Integration across heterogeneous spatial data and applications within a large cyberinfrastructure project
Service-oriented architecture for GIS interoperability
Web services architecture relies on language- and system-independent functional components (services) described using WSDL (Web Services Description Language, W3C 2003a) and accessed using SOAP (Simple Object Access Protocol, W3C 2003b). The GEON cyberinfrastructure design is consistent with principles developed within the Open Grid Services Architecture (OGSA) model [Foster et al. 2001, 2002], which, in particular, provides interfaces for service security management, service deployment and invocation.
GEON system architecture includes several layers of services (Figure 1). Data services provide access to relational databases and files registered and managed by GEON grid software (hosted data), as well as external map services: ArcIMS sources, OGC's WMS and WFS sources. The data grid represents a collection of PoP (Point of Presence) nodes with a GEON software stack that includes services for managing storage and replication, grid monitoring, access control and logging, versioning, and querying of hosted data. For data hosted on the GEON grid, "GIS versions" of such low level management services were developed. For example, the GEON grid monitor service, which reflects continuously updated state of grid nodes and provides access to each node's configuration and status, includes an ArcIMS component that shows the state of PoP nodes as an interactive map (Figure 2). Non-hosted sources represent map and data services at USGS, EPA, etc., indexed, in particular, by the Geography Network (www.geographyntwork.com). Unlike hosted sources, they only support access control and query services.

Fig 2 GEON grid monitor service
The next level of services includes data registration which covers both hosted and non-hosted sources. Data source registry includes, for each source: source schema; index metadata that situate the dataset in spatial, temporal and ontological (using OWL; see W3C 2004) contexts; data access services; permissions, and type of datasets management (hosted vs non-hosted). Further, spatial data integration services of the middle tier include data discovery, conversion, query rewriting and execution, and results assembly services. The services assembled here support the mediation strategy of data integration [Wiederhold 1992, and in the geospatial context: DeVogele et al. 1998, Gupta et al. 1999, Shimada and Fukui 1999, Boucelma et al. 2002], which is appropriate for a system composed of individually created and maintained sources some of which are external to the community grid.

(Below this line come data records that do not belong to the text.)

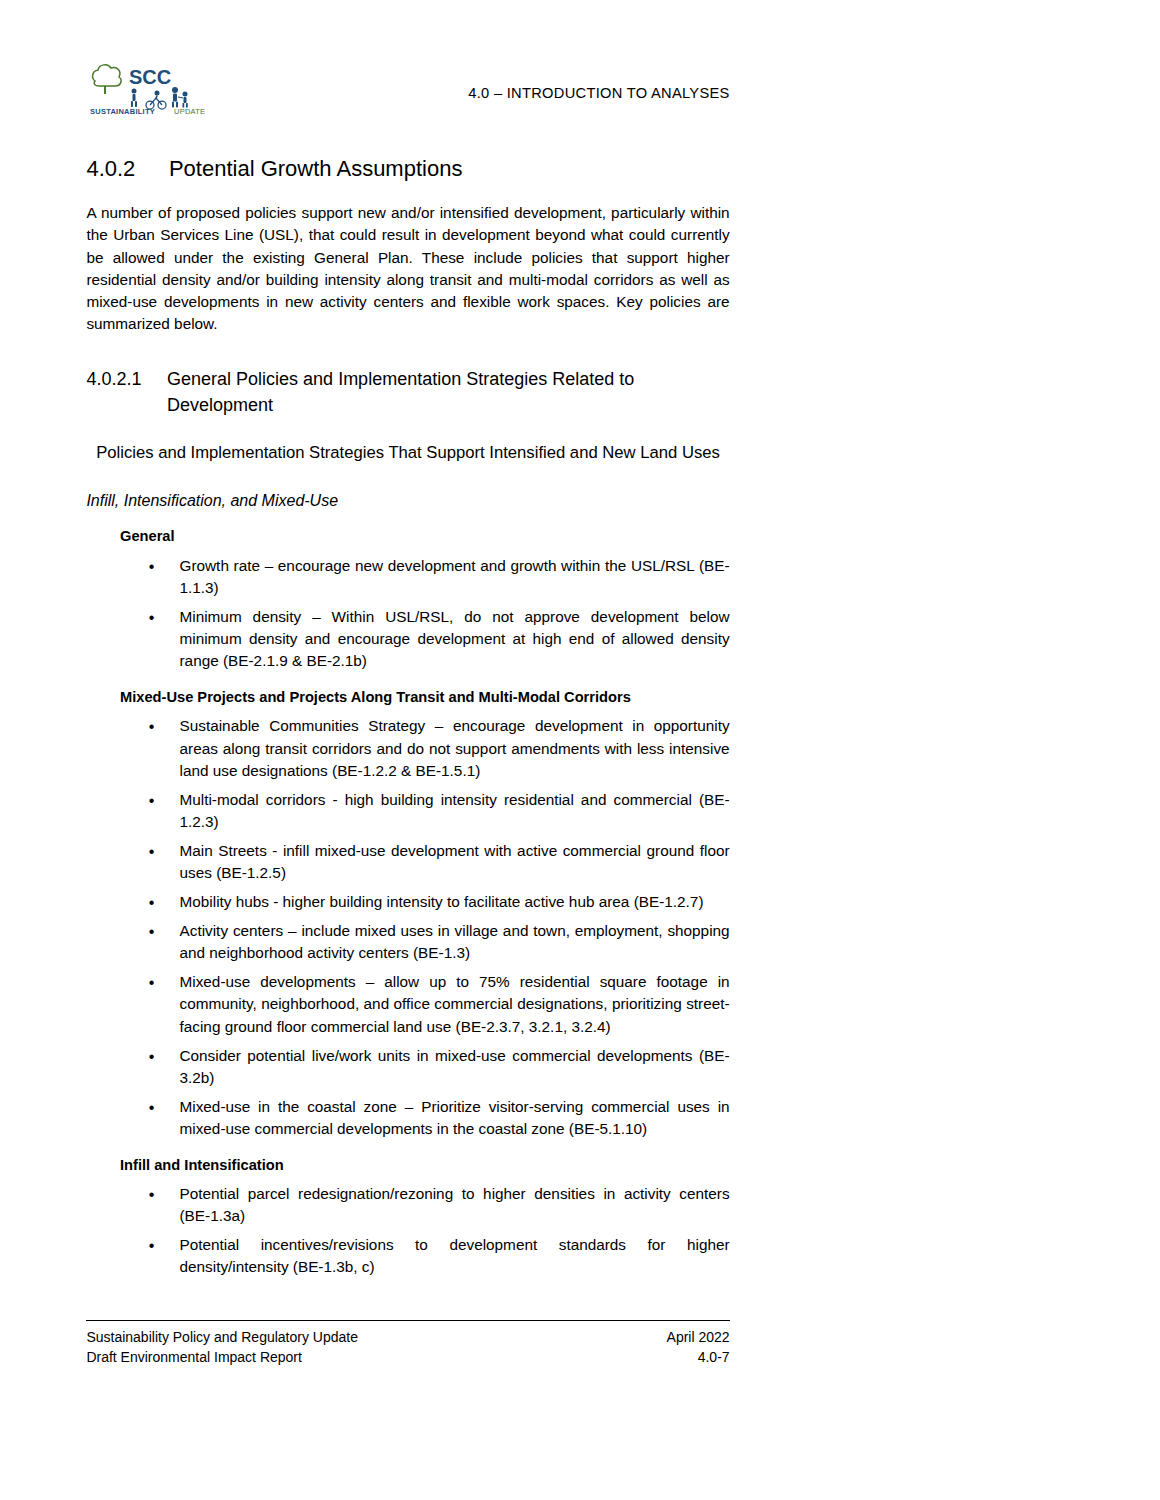SCC SUSTAINABILITY UPDATE
4.0 – INTRODUCTION TO ANALYSES
4.0.2 Potential Growth Assumptions
A number of proposed policies support new and/or intensified development, particularly within the Urban Services Line (USL), that could result in development beyond what could currently be allowed under the existing General Plan. These include policies that support higher residential density and/or building intensity along transit and multi-modal corridors as well as mixed-use developments in new activity centers and flexible work spaces. Key policies are summarized below.
4.0.2.1 General Policies and Implementation Strategies Related to Development
Policies and Implementation Strategies That Support Intensified and New Land Uses
Infill, Intensification, and Mixed-Use
General
Growth rate – encourage new development and growth within the USL/RSL (BE-1.1.3)
Minimum density – Within USL/RSL, do not approve development below minimum density and encourage development at high end of allowed density range (BE-2.1.9 & BE-2.1b)
Mixed-Use Projects and Projects Along Transit and Multi-Modal Corridors
Sustainable Communities Strategy – encourage development in opportunity areas along transit corridors and do not support amendments with less intensive land use designations (BE-1.2.2 & BE-1.5.1)
Multi-modal corridors - high building intensity residential and commercial (BE-1.2.3)
Main Streets - infill mixed-use development with active commercial ground floor uses (BE-1.2.5)
Mobility hubs - higher building intensity to facilitate active hub area (BE-1.2.7)
Activity centers – include mixed uses in village and town, employment, shopping and neighborhood activity centers (BE-1.3)
Mixed-use developments – allow up to 75% residential square footage in community, neighborhood, and office commercial designations, prioritizing street-facing ground floor commercial land use (BE-2.3.7, 3.2.1, 3.2.4)
Consider potential live/work units in mixed-use commercial developments (BE-3.2b)
Mixed-use in the coastal zone – Prioritize visitor-serving commercial uses in mixed-use commercial developments in the coastal zone (BE-5.1.10)
Infill and Intensification
Potential parcel redesignation/rezoning to higher densities in activity centers (BE-1.3a)
Potential incentives/revisions to development standards for higher density/intensity (BE-1.3b, c)
Sustainability Policy and Regulatory Update
April 2022
Draft Environmental Impact Report
4.0-7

Fig 3 Internal organization of the map assembly service
Finally, the services can be accessed from both desktop (ArcGIS) and web clients (through a web portal). The portal allows users to formulate queries against the global schema and send them to the mediator for execution. The result is a composite map, as described in the scenario below.
The additional abstraction layers inherent in the data grid solution, including logical name space for data resources, common data and collections management operations, standard data access API and security abstractions, and the uniform services-based access protocols, alleviate structural and syntactic problems of GIS interoperability.
However, other types of source heterogeneity remain challenging for integration:
- semantic heterogeneity, i.e. disagreements about meaning or interpretation of similar data, which requires registering semantics of the datasets and rewriting user queries based on such semantic descriptions;
- management heterogeneity, i.e. different sets of functionality enabled over datasets that are hosted versus external to the grid. For example, hosted datasets may follow replication and transformation policies adopted by the grid, while external do not. Such heterogeneity needs to be considered for efficient query execution planning;
- different dataset sizes and shipping costs which necessitate different access strategies, e.g. "staging" large datasets for fast access from web clients, parallel data transfer, versus packaging collections of small files. The latter issue became especially challenging within the BIRN project, where, in order to deliver large (2-4 Gb) brain images to a Java-based Web atlas tool, they had to be exposed as transient "image map services" [Zaslavsky et al. 2004b]. Dynamic on-demand generation of map services is the central feature of the map assembly techniques described below, which are the core component of spatial data integration services.

Figure 4. Example of mapping query results from a non-hosted database with a dynamically generated ArcIMS service (BorderSafe project)